Wild Horse and Burro Program Table Topic (AAEP 2011)

The BLM Wild Horse and Burro Program table topic presented at the 2011 American Association of Equine Practitioners (AAEP) Annual Meeting, held Nov. 18-22 in San Antonio, Texas, opened with a summary by Jacy Cook, DVM, and Beau Whitaker, DVM, of the AAEP BLM Task Force findings. The discussion quickly steered away from AAEP's report and focused on BLM management and population control efforts. Albert J. Kane, DVM, MPVM, PhD, senior staff veterinarian for the Bureau of Land Management's Wild Horse and Burro Program was present and fielded many of the questions concerning BLM practices and population control strategies currently being used as well as those being researched. The porcine zona pellucida immunocontraceptive vaccine (PZP) and spaying mares were both discussed in length as options for decreasing foaling rates. Spaying mares appears to be logistically difficult, and veterinarians would need to perform a large number of spaying procedures to make a significant population difference over time. PZP shows some promise but further research is needed. Attendees brought up the question of releasing geldings as a population control measure. Kane said this would have minimal effect as most of the mares would still be bred by the remaining intact males.

One veterinarian brought up his concern over the BLM's selection in screening potential adopters. The BLM as a government agency cannot show any discrimination in who it allows to adopt. The potential adopter must show that they have a place to keep the animal and the ability to care for it. A follow-up visit is required after adoption to confirm proper care is being given. Kane stressed that the BLM encourages veterinarians to report improper care of adopted wild horses and burros back to the organizatio. Another veterinarian asked if there were Equitarian efforts that he could participate in to benefit the wild horse. The BLM contracts veterinary services to private practice veterinarians. Kane felt Equitarian aid for horses and burros still in BLM care would negatively affect the veterinarians already providing the services.

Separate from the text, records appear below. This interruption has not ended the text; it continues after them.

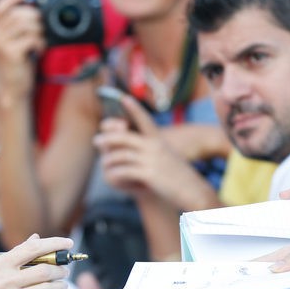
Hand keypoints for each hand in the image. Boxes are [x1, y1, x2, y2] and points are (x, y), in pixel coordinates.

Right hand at [0, 0, 45, 99]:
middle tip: (43, 28)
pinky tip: (40, 51)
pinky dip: (40, 43)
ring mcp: (1, 44)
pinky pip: (30, 38)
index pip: (0, 7)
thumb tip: (37, 9)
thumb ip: (22, 28)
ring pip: (25, 24)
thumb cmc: (19, 66)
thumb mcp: (17, 43)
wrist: (14, 90)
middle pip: (17, 13)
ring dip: (39, 30)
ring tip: (42, 41)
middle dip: (35, 17)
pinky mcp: (10, 54)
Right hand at [0, 234, 71, 288]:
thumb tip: (35, 239)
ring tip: (62, 286)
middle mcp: (4, 280)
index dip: (54, 244)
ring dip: (59, 287)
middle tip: (65, 271)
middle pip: (44, 271)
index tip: (67, 244)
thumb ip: (15, 255)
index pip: (33, 248)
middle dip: (60, 270)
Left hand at [94, 95, 214, 207]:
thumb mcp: (165, 158)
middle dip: (107, 138)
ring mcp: (151, 160)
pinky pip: (123, 172)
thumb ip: (149, 152)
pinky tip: (114, 181)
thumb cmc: (178, 176)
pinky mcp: (149, 175)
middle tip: (96, 140)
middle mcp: (154, 146)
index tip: (124, 97)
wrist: (193, 191)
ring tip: (105, 166)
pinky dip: (115, 177)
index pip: (145, 120)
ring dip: (108, 162)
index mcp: (158, 140)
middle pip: (123, 137)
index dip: (134, 109)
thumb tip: (131, 151)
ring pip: (120, 156)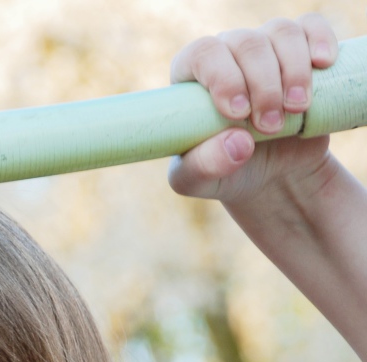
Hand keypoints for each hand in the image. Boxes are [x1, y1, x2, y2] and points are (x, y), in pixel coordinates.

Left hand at [167, 15, 338, 205]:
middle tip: (270, 126)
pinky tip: (323, 65)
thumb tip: (237, 143)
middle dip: (263, 85)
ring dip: (293, 71)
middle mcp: (226, 55)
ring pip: (281, 34)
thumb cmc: (226, 173)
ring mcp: (264, 48)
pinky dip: (320, 41)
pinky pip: (311, 26)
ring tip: (297, 109)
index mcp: (192, 79)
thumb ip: (204, 167)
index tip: (239, 113)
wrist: (270, 176)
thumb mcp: (201, 182)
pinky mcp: (300, 50)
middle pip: (246, 44)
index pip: (202, 55)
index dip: (223, 78)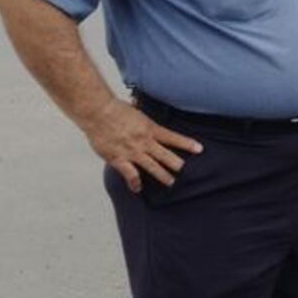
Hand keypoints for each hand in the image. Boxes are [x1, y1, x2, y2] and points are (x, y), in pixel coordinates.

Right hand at [82, 98, 202, 192]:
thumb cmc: (116, 109)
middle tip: (182, 169)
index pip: (173, 137)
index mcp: (150, 128)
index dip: (187, 144)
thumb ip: (146, 119)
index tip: (199, 149)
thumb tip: (152, 115)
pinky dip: (134, 182)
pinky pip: (129, 174)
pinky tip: (138, 188)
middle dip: (176, 164)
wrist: (98, 112)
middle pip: (165, 155)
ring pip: (152, 166)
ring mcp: (132, 152)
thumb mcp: (137, 111)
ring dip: (162, 175)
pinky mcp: (118, 159)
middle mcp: (144, 141)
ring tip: (170, 182)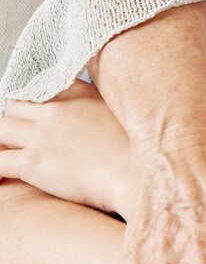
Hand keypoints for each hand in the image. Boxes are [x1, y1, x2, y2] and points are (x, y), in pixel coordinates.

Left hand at [0, 79, 135, 215]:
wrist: (132, 175)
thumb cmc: (133, 149)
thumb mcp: (121, 112)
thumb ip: (98, 104)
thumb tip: (89, 110)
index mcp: (78, 93)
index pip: (41, 88)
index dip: (37, 104)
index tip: (37, 117)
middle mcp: (56, 110)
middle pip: (14, 105)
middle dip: (13, 120)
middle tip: (19, 135)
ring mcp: (41, 135)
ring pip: (0, 127)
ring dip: (2, 139)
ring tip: (10, 151)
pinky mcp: (32, 162)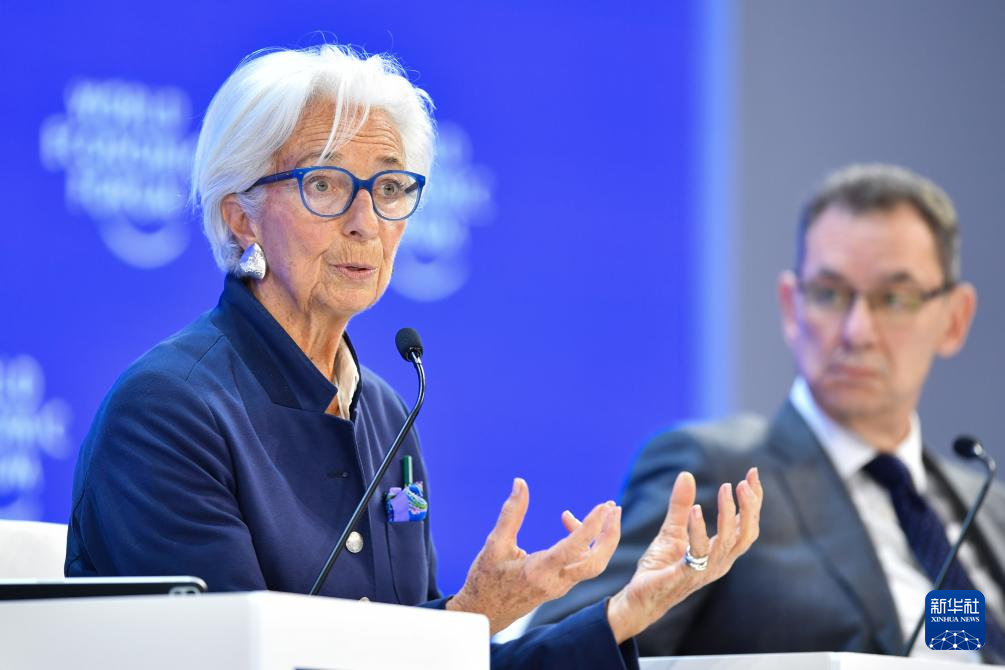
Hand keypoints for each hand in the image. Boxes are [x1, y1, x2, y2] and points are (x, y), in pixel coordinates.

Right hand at [447, 477, 621, 633]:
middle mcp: (555, 582)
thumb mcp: (494, 544)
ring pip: (592, 564)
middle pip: (596, 563)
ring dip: (601, 538)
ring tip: (602, 510)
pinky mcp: (560, 586)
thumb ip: (511, 514)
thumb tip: (520, 482)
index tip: (604, 506)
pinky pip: (580, 564)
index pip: (574, 549)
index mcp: (538, 571)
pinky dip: (583, 542)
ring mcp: (560, 586)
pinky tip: (568, 521)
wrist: (484, 613)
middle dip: (610, 535)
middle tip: (614, 508)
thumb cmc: (486, 578)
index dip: (591, 526)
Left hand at [606, 467, 762, 642]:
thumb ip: (681, 505)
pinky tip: (695, 510)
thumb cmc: (661, 566)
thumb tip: (686, 475)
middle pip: (746, 535)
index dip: (754, 501)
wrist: (641, 596)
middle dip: (750, 508)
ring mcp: (705, 571)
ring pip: (728, 542)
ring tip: (726, 489)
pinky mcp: (685, 575)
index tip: (753, 473)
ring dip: (728, 513)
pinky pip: (698, 552)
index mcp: (721, 552)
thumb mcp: (672, 529)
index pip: (747, 526)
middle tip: (743, 483)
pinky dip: (698, 529)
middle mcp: (719, 563)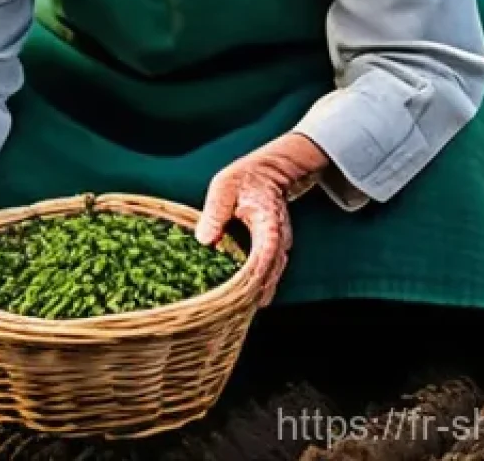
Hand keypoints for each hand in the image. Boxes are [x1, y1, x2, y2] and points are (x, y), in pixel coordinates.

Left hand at [194, 133, 329, 306]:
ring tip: (238, 311)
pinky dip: (259, 284)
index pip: (267, 252)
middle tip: (235, 312)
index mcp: (268, 221)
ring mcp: (279, 244)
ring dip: (257, 292)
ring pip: (272, 274)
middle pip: (271, 271)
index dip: (256, 273)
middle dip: (254, 291)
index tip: (244, 292)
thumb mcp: (224, 187)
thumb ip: (215, 212)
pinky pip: (269, 270)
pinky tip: (244, 298)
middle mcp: (279, 237)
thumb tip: (204, 239)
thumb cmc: (245, 177)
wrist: (268, 171)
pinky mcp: (273, 248)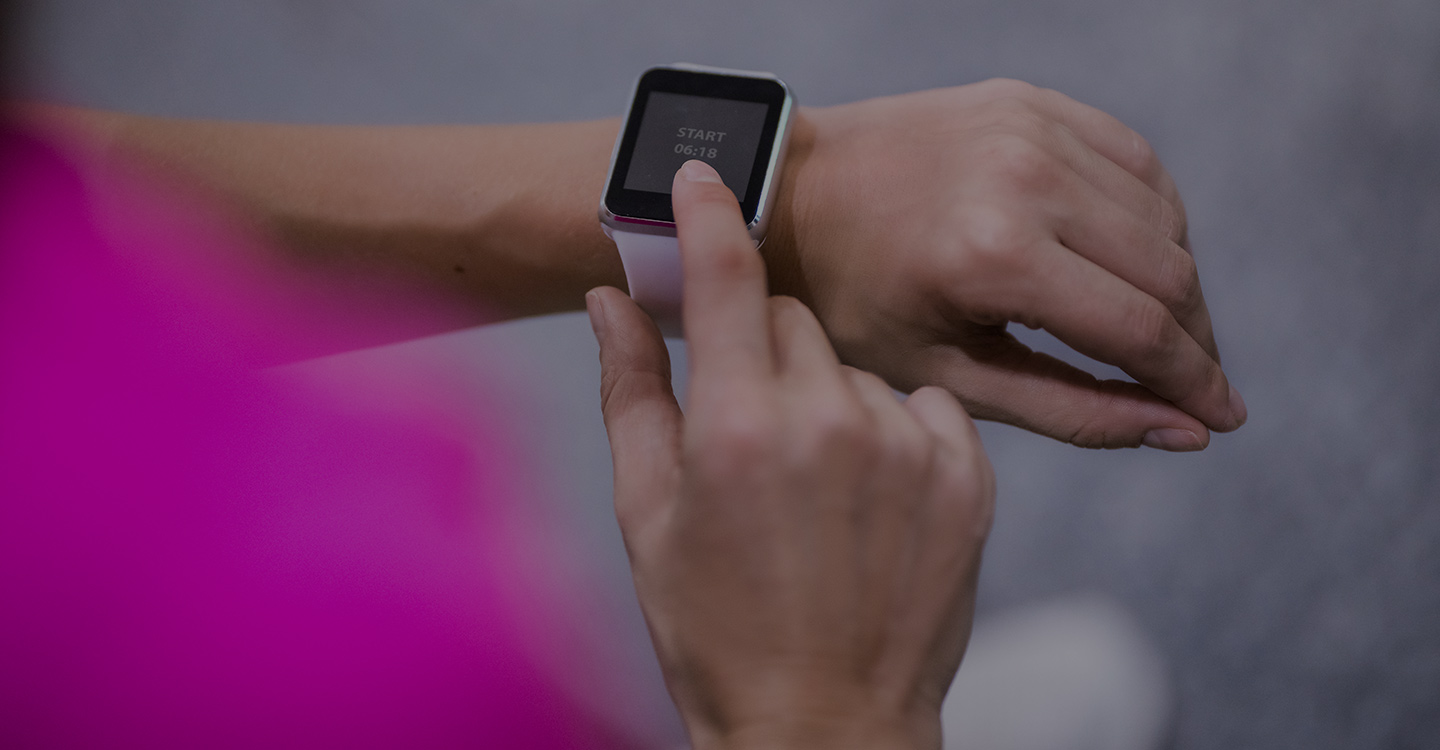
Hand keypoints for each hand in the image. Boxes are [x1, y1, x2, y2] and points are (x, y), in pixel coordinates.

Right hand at [586, 161, 994, 749]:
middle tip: (753, 432)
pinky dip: (895, 431)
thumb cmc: (717, 628)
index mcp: (738, 427)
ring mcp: (909, 448)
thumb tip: (608, 301)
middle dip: (766, 351)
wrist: (824, 724)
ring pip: (860, 365)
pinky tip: (871, 498)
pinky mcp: (969, 477)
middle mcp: (830, 423)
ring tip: (817, 489)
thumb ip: (631, 391)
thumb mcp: (648, 514)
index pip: (723, 279)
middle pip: (795, 320)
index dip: (707, 216)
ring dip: (832, 398)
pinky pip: (923, 404)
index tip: (702, 173)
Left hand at [767, 79, 1246, 450]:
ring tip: (1161, 333)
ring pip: (1163, 215)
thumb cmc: (851, 301)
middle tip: (1197, 387)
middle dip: (1195, 340)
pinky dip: (1152, 215)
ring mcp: (1031, 128)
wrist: (787, 196)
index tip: (1225, 419)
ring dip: (1178, 281)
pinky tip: (1137, 258)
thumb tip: (1182, 431)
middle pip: (1168, 272)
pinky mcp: (1031, 102)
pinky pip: (1132, 160)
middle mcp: (1025, 178)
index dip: (1195, 382)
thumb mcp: (948, 376)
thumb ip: (1072, 408)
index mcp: (993, 255)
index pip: (1140, 329)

The current efforts by the Mustang Heritage Foundation and Extreme Mustang Makeover to bring public awareness to the trainability and versatility of the wild horse was also brought up. They have done a great job over the past few years of marketing the wild horse to the general public and sparking interest in adoption of trained and untrained horses. Despite these efforts, wild horse and burro adoptions have decreased by 50% in the last seven years. The correlation between the unwanted horse issue and decreases in wild horse adoptions (thus an increase in horses cared for by the BLM) was made and discussed as part of a bigger issue facing the horse industry and equine veterinarians.

This Table Topic was moderated by Beau D. Whitaker, DVM, of Dr. T's Equine Clinic in Salado, Texas, and Jacy Cook, DVM, a practitioner at All West Veterinary Hospital, in Bozeman, Mont.